AIM OF THE EXERCISE: Change "모바일" to "mobile" throughout the lines that begin at the one containing "- [1. psd to fig](#1-psd-to-fig)" and stop after the one containing "- [4.4.4.3. PC 172p](#4443-pc-172p)". Give those lines again with nothing else altered.

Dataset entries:
==========

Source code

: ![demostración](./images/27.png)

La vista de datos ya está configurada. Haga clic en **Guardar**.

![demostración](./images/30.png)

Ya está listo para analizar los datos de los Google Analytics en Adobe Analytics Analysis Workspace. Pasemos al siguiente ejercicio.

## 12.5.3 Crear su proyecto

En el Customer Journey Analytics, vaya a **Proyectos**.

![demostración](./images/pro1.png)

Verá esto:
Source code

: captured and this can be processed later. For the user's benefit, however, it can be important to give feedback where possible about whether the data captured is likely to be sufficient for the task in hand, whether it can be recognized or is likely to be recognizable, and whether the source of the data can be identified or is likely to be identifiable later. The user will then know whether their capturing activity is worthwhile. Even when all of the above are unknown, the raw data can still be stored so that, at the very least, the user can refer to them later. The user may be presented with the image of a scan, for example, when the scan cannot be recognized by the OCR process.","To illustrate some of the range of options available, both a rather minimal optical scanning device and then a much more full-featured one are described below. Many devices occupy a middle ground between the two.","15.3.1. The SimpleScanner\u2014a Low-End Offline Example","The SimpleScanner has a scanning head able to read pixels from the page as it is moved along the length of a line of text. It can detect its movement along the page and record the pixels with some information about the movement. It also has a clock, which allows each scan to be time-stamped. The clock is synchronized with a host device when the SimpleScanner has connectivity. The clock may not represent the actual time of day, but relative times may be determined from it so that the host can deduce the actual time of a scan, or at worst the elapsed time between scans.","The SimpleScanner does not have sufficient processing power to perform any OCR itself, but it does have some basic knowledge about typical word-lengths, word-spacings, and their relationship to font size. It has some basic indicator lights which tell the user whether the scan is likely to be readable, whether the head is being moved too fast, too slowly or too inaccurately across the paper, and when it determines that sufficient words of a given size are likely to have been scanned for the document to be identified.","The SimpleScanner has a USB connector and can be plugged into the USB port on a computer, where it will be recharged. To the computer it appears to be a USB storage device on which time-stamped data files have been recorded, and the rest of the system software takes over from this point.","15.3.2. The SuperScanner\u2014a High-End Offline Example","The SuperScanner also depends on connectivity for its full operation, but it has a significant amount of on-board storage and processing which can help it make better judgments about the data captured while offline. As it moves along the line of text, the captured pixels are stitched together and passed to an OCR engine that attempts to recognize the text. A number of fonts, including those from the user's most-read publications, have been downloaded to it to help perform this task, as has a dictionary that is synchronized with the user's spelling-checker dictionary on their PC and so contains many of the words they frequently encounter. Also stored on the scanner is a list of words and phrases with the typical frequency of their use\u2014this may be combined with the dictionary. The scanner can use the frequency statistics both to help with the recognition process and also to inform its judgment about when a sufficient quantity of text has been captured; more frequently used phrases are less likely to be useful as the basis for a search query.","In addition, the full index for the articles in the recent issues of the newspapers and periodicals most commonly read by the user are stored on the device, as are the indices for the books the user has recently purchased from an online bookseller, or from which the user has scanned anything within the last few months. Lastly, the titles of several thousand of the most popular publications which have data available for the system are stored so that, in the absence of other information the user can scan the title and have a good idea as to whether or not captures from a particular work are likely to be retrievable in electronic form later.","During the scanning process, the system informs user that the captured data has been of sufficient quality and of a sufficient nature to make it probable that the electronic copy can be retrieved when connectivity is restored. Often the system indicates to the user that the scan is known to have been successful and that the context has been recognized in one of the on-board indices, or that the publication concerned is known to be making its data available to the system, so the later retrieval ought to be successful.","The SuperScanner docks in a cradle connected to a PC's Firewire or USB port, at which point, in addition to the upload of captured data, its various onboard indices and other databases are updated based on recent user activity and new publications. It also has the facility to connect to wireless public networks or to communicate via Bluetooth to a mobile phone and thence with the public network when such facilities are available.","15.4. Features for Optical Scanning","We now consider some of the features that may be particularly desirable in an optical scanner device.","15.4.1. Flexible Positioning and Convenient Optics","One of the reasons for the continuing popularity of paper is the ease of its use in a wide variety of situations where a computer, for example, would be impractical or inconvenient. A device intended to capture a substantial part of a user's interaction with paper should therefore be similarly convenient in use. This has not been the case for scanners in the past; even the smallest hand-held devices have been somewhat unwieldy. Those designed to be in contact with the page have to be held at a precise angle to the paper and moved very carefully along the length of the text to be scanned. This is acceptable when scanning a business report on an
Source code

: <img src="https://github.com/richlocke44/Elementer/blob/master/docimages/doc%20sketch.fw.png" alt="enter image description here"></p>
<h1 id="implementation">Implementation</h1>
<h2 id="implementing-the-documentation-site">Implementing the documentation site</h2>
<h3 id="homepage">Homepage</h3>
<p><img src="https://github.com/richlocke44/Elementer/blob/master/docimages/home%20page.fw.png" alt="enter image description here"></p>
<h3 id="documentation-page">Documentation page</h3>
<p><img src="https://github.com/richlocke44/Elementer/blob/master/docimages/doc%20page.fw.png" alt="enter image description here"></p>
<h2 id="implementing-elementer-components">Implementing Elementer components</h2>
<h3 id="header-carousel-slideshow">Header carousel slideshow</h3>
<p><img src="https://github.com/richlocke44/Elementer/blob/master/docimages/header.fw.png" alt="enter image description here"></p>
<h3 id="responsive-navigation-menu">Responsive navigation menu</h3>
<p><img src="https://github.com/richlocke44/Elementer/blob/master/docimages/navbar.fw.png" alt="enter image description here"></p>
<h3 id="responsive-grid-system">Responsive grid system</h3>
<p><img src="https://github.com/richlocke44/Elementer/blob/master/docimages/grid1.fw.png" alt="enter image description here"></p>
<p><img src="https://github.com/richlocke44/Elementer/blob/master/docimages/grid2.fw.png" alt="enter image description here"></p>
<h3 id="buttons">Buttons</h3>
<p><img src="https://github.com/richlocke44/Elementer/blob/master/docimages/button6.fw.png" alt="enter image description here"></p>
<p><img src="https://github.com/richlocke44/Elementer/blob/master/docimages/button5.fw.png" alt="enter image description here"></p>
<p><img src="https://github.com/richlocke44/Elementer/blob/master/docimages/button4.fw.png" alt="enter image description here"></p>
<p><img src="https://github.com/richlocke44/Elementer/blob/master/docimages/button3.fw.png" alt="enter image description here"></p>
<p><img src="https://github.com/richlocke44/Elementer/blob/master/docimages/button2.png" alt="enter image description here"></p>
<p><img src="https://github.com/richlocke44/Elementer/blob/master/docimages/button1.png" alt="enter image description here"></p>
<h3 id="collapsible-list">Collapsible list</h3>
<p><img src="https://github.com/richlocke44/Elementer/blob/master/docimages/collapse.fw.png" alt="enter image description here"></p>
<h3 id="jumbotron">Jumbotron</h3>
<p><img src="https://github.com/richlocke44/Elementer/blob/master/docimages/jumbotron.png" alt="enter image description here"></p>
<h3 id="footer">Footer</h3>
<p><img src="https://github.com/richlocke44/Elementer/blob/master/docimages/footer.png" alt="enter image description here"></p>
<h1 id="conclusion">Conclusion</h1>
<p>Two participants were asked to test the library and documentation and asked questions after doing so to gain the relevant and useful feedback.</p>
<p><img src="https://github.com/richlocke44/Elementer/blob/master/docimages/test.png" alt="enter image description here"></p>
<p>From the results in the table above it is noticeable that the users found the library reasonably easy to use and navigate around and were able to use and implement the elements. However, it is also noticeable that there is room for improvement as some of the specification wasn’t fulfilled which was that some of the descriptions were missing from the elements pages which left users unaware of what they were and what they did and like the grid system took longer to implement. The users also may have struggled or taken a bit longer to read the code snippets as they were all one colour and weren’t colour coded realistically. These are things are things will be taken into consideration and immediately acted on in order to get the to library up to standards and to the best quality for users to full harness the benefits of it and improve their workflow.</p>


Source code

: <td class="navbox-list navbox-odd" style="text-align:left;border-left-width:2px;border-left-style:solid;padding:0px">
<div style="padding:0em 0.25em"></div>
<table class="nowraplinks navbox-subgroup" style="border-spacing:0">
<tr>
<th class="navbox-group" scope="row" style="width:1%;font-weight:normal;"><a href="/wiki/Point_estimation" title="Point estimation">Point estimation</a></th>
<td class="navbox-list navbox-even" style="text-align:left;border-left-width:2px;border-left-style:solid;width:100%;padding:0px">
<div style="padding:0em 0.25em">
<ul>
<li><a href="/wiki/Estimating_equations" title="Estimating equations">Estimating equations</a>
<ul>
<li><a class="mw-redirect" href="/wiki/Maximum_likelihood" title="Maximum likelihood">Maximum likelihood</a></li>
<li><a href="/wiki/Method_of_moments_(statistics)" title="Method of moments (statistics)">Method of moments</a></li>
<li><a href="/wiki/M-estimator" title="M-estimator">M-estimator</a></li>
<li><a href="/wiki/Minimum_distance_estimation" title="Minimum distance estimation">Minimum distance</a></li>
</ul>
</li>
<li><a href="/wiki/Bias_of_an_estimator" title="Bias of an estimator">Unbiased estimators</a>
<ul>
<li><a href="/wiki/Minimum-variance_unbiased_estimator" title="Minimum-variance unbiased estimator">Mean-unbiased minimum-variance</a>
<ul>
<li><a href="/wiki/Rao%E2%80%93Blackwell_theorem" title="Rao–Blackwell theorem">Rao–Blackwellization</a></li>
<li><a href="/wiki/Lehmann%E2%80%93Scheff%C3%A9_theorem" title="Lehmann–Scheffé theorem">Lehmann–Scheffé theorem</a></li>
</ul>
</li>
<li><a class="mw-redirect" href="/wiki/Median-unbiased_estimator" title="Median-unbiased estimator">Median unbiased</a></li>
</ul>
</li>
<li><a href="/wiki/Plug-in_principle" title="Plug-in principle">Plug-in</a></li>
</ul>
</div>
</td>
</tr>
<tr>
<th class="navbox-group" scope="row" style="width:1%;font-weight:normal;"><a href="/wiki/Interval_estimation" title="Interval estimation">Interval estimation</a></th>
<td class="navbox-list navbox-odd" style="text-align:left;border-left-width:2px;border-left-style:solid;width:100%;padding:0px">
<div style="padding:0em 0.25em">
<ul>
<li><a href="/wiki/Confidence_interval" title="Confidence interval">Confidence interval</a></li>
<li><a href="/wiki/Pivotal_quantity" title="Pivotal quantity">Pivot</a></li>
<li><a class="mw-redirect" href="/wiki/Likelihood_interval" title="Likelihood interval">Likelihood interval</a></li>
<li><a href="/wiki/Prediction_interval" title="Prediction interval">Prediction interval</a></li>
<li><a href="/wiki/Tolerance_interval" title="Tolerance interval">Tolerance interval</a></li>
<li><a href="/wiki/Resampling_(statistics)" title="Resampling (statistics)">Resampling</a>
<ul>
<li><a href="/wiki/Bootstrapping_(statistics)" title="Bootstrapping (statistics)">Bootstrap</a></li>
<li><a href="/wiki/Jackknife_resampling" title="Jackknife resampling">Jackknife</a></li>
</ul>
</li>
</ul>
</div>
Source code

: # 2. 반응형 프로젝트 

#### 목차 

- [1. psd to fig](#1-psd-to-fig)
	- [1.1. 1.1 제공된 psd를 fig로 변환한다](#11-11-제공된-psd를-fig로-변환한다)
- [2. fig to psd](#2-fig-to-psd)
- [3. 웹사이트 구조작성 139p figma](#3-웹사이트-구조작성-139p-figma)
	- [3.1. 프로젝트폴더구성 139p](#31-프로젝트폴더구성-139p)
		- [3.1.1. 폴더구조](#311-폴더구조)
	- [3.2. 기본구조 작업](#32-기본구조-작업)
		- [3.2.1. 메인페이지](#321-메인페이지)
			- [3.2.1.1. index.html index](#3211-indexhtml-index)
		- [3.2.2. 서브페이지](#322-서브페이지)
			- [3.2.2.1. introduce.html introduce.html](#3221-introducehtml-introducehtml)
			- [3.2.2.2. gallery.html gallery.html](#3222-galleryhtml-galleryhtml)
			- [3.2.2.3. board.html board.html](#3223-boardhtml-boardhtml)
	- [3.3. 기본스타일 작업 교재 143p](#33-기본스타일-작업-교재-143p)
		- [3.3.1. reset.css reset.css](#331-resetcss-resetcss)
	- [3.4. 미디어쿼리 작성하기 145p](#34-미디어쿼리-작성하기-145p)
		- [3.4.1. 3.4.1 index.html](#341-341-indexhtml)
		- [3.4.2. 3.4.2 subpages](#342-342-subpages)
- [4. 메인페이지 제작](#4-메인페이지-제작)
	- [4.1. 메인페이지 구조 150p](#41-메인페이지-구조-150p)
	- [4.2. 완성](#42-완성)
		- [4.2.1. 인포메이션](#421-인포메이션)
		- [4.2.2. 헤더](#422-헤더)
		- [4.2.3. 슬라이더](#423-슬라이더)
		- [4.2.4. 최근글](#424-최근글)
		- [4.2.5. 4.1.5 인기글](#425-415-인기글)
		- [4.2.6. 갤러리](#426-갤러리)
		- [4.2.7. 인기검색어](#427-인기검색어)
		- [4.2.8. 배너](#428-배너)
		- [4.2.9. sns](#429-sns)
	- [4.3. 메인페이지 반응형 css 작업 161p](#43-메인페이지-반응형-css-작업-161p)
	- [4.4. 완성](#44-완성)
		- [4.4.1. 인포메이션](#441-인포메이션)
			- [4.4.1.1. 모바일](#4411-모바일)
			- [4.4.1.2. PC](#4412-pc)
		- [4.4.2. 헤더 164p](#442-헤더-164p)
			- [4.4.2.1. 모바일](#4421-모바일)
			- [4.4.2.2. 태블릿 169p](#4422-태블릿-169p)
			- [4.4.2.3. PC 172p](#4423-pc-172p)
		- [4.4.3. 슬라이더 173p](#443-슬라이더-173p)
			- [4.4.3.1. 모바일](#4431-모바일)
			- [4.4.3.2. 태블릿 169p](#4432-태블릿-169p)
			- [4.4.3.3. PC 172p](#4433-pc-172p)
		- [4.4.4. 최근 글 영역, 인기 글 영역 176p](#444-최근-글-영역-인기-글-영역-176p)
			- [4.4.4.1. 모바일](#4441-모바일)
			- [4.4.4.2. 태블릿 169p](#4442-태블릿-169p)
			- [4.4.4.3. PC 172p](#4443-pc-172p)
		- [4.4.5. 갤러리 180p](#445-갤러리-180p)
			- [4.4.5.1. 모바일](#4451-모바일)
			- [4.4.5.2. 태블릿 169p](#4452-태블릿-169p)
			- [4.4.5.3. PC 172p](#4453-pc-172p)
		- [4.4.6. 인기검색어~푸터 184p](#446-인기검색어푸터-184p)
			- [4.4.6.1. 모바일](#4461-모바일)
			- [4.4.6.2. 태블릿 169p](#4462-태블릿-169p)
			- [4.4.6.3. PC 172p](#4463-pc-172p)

==========

SOLVED EXERCISE:
- [1. psd to fig](#1-psd-to-fig)
	- [1.1. 1.1 제공된 psd를 fig로 변환한다](#11-11-제공된-psd를-fig로-변환한다)
- [2. fig to psd](#2-fig-to-psd)
- [3. 웹사이트 구조작성 139p figma](#3-웹사이트-구조작성-139p-figma)
	- [3.1. 프로젝트폴더구성 139p](#31-프로젝트폴더구성-139p)
		- [3.1.1. 폴더구조](#311-폴더구조)
	- [3.2. 기본구조 작업](#32-기본구조-작업)
		- [3.2.1. 메인페이지](#321-메인페이지)
			- [3.2.1.1. index.html index](#3211-indexhtml-index)
		- [3.2.2. 서브페이지](#322-서브페이지)
			- [3.2.2.1. introduce.html introduce.html](#3221-introducehtml-introducehtml)
			- [3.2.2.2. gallery.html gallery.html](#3222-galleryhtml-galleryhtml)
			- [3.2.2.3. board.html board.html](#3223-boardhtml-boardhtml)
	- [3.3. 기본스타일 작업 교재 143p](#33-기본스타일-작업-교재-143p)
		- [3.3.1. reset.css reset.css](#331-resetcss-resetcss)
	- [3.4. 미디어쿼리 작성하기 145p](#34-미디어쿼리-작성하기-145p)
		- [3.4.1. 3.4.1 index.html](#341-341-indexhtml)
		- [3.4.2. 3.4.2 subpages](#342-342-subpages)
- [4. 메인페이지 제작](#4-메인페이지-제작)
	- [4.1. 메인페이지 구조 150p](#41-메인페이지-구조-150p)
	- [4.2. 완성](#42-완성)
		- [4.2.1. 인포메이션](#421-인포메이션)
		- [4.2.2. 헤더](#422-헤더)
		- [4.2.3. 슬라이더](#423-슬라이더)
		- [4.2.4. 최근글](#424-최근글)
		- [4.2.5. 4.1.5 인기글](#425-415-인기글)
		- [4.2.6. 갤러리](#426-갤러리)
		- [4.2.7. 인기검색어](#427-인기검색어)
		- [4.2.8. 배너](#428-배너)
		- [4.2.9. sns](#429-sns)
	- [4.3. 메인페이지 반응형 css 작업 161p](#43-메인페이지-반응형-css-작업-161p)
	- [4.4. 완성](#44-완성)
		- [4.4.1. 인포메이션](#441-인포메이션)
			- [4.4.1.1. mobile](#4411-mobile)
			- [4.4.1.2. PC](#4412-pc)
		- [4.4.2. 헤더 164p](#442-헤더-164p)
			- [4.4.2.1. mobile](#4421-mobile)
			- [4.4.2.2. 태블릿 169p](#4422-태블릿-169p)
			- [4.4.2.3. PC 172p](#4423-pc-172p)
		- [4.4.3. 슬라이더 173p](#443-슬라이더-173p)
			- [4.4.3.1. mobile](#4431-mobile)
			- [4.4.3.2. 태블릿 169p](#4432-태블릿-169p)
			- [4.4.3.3. PC 172p](#4433-pc-172p)
		- [4.4.4. 최근 글 영역, 인기 글 영역 176p](#444-최근-글-영역-인기-글-영역-176p)
			- [4.4.4.1. mobile](#4441-mobile)
			- [4.4.4.2. 태블릿 169p](#4442-태블릿-169p)
			- [4.4.4.3. PC 172p](#4443-pc-172p)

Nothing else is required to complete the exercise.